﻿T-BONE SLIM DISCUSSES SCRIPT— 
 
Listen to my words, son, and give ear unto my murmurings, for I (me) am exceedingly wise and do hereby admit it. . . Misunderstand me not the above bit of boneless wisdom holds true only insofar as I know—developments may occur; complications may set in; in fact, all the evifence is not yet in, and cannot be all in until the last straw is muffled: 
Accustom thy eye to printed matter! And learn therefrom, that you must think up all the missing details—for verily writer, skip them, editors scalp them, and printers pie them. . . . 
Insofar as you must “think” to get the full low-down-holt upn knowledge as it is handed down to thee, (that is, pushed up to thee) it will be seen that familiarizing the eye to typographical crowfeet can be classed a “first aid” to undestanding. 
Read not to believe. 
Read not to doubt. 
Reid not to learn. 
Read not to forget. 
Read not to kill time. 
For verily I say unto you, “belief” is thinner than air; “doubt” is thicker than ignorance; “learn” is an admission of ignorance, a selfish tongue licking the hand of conceit, an underestimation of all the things you DO KNOW and, if you do read [and] learn, you’re just like a stately [unclear] reducing fat—I say, nurse the fat you have, and grow more. Be strong and keep strong. 
Read not to forget. 
To read to forget, is resignation—yea, it is SURRENDER. 
It is to dream, semi-paralysis, partial suicide (about 20 percent), a dramatic death-bed scene, a tragedy—only worse than “read to remember.” 
Read not to kill time. 
You’d have to strike fast to kill time—to hit the NOW—the PRESENT. Yesterday wasn’t time; tomorrow—ah, we don’t know whether tomorrow will have time. 
All we know is that right NOW is timo—here all the time. 
Time never is “was.” 
Time never is “will be.” 
Time always is “is”—and you cannot get away from it. 
Read not to believe, doubt, learn, forget or to kill time. 
Merely exercise your eye over the printers hieroglyphics, and knowledge will grew within you like rose of Sharon behind the livery stable. 
You hear apostles of deceit say, “the future looks prosperous.”——What wonderful eyesight! They can see a thing that doesn’t exist. They see into the future—not only do they see “the future”—the future that never arrives—but they see it clearly enough to describe it prosperous. 
They don’t need any “Shur-ons” on on their sap-spouts. 
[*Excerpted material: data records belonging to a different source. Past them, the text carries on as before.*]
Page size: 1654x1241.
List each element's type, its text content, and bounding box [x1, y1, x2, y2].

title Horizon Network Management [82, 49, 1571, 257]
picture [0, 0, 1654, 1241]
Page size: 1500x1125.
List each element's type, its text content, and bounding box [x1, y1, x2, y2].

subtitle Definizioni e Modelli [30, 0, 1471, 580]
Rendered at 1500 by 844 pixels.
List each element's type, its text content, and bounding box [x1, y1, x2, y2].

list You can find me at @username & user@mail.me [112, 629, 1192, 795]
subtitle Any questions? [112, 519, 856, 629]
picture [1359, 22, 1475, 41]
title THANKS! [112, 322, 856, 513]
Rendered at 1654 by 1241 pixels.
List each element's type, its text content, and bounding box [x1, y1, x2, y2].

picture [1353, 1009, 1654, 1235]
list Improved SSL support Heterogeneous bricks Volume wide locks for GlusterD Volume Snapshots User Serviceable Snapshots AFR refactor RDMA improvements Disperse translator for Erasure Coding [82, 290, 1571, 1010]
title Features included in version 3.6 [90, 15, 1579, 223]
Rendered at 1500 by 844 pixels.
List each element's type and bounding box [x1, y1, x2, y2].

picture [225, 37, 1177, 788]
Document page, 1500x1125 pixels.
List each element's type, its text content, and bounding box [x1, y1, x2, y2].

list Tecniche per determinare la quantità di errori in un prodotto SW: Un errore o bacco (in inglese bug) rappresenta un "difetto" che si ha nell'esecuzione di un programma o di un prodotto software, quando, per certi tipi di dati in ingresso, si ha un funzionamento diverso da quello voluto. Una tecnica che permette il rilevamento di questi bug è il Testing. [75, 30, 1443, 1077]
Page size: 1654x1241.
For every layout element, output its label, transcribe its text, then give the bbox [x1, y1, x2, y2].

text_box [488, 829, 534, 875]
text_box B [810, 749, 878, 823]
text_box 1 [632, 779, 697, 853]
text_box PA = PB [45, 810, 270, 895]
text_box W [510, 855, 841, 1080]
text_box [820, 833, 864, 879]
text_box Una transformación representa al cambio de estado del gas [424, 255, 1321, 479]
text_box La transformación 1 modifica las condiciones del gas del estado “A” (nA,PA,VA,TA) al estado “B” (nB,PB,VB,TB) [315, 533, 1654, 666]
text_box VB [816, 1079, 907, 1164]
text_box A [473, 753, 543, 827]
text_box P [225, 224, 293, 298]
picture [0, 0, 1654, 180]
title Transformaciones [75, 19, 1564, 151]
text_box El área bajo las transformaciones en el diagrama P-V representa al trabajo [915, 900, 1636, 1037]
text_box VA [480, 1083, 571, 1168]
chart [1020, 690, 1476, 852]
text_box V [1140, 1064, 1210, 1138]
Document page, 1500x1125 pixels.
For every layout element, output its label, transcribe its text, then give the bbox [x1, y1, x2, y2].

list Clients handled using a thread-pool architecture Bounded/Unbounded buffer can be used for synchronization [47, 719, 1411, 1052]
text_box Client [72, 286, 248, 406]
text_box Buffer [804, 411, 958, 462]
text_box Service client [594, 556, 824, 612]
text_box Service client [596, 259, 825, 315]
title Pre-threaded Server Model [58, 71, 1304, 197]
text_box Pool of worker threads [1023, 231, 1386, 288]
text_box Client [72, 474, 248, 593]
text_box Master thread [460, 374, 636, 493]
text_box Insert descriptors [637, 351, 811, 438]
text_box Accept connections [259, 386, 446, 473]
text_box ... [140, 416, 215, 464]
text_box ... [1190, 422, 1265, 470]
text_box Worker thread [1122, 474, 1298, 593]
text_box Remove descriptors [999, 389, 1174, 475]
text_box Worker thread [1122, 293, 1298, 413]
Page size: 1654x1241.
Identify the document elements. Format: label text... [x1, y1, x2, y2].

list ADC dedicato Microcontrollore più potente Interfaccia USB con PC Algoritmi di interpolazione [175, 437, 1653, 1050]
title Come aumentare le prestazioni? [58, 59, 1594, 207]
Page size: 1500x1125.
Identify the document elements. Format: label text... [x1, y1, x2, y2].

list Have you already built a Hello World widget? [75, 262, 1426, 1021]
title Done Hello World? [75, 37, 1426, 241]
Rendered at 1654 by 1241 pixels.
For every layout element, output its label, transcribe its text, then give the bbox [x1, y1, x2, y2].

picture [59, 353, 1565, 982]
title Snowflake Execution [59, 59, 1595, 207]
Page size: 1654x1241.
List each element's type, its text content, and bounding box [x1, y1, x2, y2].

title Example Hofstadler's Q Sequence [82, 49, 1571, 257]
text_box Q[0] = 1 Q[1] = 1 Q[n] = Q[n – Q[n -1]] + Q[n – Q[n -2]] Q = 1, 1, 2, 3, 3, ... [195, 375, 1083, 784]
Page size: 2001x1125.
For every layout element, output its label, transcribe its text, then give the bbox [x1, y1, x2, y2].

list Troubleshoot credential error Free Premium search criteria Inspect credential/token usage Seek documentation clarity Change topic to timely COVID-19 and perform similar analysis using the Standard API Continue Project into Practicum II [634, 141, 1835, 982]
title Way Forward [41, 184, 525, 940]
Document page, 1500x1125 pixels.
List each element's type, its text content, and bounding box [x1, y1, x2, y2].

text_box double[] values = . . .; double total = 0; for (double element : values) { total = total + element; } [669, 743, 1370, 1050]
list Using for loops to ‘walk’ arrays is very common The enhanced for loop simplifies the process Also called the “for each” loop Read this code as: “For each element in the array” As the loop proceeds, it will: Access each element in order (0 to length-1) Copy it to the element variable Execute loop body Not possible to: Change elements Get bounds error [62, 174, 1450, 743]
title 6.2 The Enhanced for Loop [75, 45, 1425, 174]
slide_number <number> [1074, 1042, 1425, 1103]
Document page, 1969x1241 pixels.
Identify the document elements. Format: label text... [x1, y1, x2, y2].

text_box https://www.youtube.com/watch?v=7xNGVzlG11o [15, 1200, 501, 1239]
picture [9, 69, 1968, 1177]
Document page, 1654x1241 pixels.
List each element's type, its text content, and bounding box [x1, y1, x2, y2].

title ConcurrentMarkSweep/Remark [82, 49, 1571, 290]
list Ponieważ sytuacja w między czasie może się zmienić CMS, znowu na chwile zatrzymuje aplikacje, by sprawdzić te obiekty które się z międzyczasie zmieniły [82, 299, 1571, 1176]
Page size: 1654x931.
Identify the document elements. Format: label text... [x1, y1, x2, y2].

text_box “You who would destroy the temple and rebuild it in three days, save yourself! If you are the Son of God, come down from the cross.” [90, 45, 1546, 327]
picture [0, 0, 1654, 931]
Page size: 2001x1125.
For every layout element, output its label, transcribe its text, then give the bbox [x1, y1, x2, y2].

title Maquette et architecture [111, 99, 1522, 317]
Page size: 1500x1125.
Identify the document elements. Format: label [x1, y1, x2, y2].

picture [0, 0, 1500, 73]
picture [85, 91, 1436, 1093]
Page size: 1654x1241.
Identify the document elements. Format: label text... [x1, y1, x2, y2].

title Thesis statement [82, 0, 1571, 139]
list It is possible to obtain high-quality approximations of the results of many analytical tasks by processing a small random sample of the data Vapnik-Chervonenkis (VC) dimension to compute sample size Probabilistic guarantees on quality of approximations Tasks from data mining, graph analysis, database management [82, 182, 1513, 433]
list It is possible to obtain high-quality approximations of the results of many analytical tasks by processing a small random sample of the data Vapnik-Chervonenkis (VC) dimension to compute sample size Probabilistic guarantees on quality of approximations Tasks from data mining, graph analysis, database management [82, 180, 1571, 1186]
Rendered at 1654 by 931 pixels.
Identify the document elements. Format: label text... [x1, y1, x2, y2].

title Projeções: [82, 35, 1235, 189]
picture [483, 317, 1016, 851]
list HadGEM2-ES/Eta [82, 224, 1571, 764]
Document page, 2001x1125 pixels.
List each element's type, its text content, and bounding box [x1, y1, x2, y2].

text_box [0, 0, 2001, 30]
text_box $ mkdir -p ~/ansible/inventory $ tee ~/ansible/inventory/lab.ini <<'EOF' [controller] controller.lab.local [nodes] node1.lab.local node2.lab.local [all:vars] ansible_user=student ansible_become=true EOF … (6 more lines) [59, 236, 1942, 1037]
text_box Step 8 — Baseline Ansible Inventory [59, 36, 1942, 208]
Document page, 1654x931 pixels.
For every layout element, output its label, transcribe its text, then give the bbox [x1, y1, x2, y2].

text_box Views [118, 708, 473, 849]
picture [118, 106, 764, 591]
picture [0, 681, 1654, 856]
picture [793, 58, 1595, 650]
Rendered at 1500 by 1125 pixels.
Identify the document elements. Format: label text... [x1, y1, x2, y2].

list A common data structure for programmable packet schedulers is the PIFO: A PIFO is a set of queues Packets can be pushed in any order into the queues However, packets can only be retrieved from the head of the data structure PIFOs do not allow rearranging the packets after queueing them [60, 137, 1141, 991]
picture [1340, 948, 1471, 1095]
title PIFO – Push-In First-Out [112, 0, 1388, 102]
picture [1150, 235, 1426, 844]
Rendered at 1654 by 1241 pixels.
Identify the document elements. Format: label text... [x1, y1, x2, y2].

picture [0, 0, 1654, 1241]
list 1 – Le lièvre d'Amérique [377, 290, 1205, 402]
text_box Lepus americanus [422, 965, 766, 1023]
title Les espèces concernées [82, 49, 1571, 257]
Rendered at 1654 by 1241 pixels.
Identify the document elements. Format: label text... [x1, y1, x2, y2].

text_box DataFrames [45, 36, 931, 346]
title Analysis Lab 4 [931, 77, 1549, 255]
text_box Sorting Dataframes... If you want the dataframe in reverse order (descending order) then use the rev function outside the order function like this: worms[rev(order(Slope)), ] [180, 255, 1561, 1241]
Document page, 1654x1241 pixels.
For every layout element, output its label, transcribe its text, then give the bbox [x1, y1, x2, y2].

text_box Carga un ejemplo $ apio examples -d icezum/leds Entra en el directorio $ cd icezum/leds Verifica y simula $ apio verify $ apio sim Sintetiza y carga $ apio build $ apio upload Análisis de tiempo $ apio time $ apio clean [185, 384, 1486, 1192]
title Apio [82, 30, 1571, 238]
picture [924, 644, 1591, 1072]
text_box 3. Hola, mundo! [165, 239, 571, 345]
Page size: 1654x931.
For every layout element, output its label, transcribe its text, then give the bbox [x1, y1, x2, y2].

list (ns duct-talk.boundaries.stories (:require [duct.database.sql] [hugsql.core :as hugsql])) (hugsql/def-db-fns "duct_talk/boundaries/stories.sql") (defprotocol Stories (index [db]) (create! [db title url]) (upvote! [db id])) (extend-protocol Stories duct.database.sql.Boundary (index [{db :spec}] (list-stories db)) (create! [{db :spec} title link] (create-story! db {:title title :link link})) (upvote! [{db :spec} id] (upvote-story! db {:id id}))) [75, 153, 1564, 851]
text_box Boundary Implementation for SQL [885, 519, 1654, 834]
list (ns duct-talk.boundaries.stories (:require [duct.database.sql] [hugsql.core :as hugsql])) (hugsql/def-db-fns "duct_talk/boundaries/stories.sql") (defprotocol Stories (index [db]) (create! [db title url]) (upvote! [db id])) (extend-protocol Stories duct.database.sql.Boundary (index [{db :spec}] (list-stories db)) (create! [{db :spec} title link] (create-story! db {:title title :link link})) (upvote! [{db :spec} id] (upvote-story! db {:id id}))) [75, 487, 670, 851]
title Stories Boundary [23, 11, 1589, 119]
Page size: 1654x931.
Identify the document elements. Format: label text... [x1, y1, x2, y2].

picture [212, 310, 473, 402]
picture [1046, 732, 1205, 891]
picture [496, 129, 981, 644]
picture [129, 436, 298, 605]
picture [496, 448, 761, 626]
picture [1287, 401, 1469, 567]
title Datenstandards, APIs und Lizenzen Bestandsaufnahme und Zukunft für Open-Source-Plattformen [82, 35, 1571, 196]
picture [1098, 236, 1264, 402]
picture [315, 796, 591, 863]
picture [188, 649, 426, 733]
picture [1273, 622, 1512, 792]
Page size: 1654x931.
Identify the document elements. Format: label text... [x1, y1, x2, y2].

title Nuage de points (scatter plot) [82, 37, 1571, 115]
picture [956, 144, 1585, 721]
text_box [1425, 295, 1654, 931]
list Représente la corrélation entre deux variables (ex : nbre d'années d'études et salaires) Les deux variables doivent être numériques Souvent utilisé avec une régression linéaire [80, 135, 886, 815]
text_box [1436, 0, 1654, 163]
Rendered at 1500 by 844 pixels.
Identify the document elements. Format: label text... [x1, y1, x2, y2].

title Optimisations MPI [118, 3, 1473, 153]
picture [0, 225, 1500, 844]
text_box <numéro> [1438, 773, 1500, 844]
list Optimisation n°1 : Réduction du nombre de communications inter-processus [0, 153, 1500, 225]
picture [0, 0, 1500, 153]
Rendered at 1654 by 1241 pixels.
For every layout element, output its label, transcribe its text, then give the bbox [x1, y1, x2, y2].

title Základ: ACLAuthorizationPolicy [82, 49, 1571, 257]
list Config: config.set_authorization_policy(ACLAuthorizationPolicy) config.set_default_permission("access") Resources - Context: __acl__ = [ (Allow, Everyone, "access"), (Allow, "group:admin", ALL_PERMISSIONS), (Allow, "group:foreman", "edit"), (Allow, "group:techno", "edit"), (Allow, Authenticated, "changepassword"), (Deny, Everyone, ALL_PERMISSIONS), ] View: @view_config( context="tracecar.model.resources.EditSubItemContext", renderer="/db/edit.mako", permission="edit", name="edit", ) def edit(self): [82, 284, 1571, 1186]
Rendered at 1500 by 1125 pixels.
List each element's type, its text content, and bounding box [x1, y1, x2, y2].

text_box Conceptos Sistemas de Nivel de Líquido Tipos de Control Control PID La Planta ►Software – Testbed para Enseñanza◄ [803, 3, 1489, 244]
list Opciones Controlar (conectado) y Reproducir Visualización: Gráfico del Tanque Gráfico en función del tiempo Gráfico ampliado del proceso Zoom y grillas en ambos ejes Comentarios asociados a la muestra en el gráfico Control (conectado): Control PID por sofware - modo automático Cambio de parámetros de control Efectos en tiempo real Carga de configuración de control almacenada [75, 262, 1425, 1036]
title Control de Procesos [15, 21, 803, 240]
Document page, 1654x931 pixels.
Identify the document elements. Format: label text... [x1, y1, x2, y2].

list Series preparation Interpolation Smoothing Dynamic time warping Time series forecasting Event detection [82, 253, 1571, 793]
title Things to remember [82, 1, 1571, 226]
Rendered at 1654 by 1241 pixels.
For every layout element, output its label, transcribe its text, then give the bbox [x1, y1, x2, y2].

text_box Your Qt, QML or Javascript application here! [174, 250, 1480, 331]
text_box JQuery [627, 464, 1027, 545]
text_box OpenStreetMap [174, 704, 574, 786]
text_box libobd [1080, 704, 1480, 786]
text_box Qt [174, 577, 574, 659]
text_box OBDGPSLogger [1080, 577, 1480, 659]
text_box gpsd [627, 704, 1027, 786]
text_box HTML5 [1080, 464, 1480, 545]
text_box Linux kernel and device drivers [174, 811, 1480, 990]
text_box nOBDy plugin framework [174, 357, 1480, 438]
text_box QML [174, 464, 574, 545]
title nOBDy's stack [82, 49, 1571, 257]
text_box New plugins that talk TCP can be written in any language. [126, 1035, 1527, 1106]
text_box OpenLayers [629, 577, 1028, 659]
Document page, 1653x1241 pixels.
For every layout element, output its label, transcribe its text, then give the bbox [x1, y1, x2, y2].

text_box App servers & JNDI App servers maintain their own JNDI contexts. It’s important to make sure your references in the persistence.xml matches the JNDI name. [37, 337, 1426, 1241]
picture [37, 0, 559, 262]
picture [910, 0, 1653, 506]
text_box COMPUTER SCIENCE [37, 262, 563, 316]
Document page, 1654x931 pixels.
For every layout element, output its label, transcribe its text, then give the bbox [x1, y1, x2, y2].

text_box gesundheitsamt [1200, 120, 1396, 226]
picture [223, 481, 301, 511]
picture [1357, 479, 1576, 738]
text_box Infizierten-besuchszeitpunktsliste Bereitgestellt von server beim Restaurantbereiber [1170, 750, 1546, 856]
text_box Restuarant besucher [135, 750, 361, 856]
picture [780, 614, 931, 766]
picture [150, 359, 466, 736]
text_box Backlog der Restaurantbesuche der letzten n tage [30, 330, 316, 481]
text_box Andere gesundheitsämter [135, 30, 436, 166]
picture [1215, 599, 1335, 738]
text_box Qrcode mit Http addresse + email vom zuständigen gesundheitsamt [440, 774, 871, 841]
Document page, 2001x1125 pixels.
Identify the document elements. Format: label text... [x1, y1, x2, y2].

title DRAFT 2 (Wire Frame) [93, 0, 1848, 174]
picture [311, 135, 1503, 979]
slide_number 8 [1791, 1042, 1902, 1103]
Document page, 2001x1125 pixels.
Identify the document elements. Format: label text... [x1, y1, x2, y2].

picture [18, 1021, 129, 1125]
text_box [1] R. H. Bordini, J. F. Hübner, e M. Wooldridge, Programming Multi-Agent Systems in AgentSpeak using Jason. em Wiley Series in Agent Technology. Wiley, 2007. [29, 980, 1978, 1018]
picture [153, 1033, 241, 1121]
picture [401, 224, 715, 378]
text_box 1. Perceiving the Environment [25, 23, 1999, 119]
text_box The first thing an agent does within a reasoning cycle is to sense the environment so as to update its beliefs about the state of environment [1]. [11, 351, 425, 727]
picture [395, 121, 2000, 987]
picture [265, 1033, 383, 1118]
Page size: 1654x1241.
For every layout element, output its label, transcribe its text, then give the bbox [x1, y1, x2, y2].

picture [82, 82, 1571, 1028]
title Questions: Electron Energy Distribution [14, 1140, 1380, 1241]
No man of my acquaintance has ever seen the future—the best m chums can see is the present. 
No reliable person has ever seen the past—only “Sweet or sour” bitter) remembrances of the present-that-was. That is all they saw. 
“Prosperity is just around the corner.” 
Ah, here is vision that bends around the corner—curved vision—may I say, crooked vision. Wonderbull! (Let me say ah! again). Vision that traveös a line of right angle or left angle or—can it be possibull—it is X-Ray vision, and penetrates through brick walls. Ah! Such visionaries should have dimmers on their headlights. Methinks they see too much prosperity—and coke. As you read, the machinery of your thinking apparatus will grow and develop to its fullest possibility and oscillate something scandalous, and you will get quite a kick from separating the bull from the fodder. 
Do not dream through the masters’ advertising sheets of denatured and “rectified” news of robberies, rapes, revels and raids—eat onions, you’ll sleep better—or, better still, pant over the “genuine” TORN DRAWERS MAGAZINE—it will at least keep you awake. What of it if you do get night-sweats! 
Yes, as I said, accustom thy eye to printed matter. But there’s a difference. There’s a difference between papers. To illustrate: a tailor ays, “Suits Made To Order.”—That means nothing new. If he said, ORDERS MADE TO SUIT, that would verge (and surge) right close to the startling. . . . 
Therefore, son, patronize the papers that plug for thee and deign not to stop the other papers from going into hell.—T-b. Slim.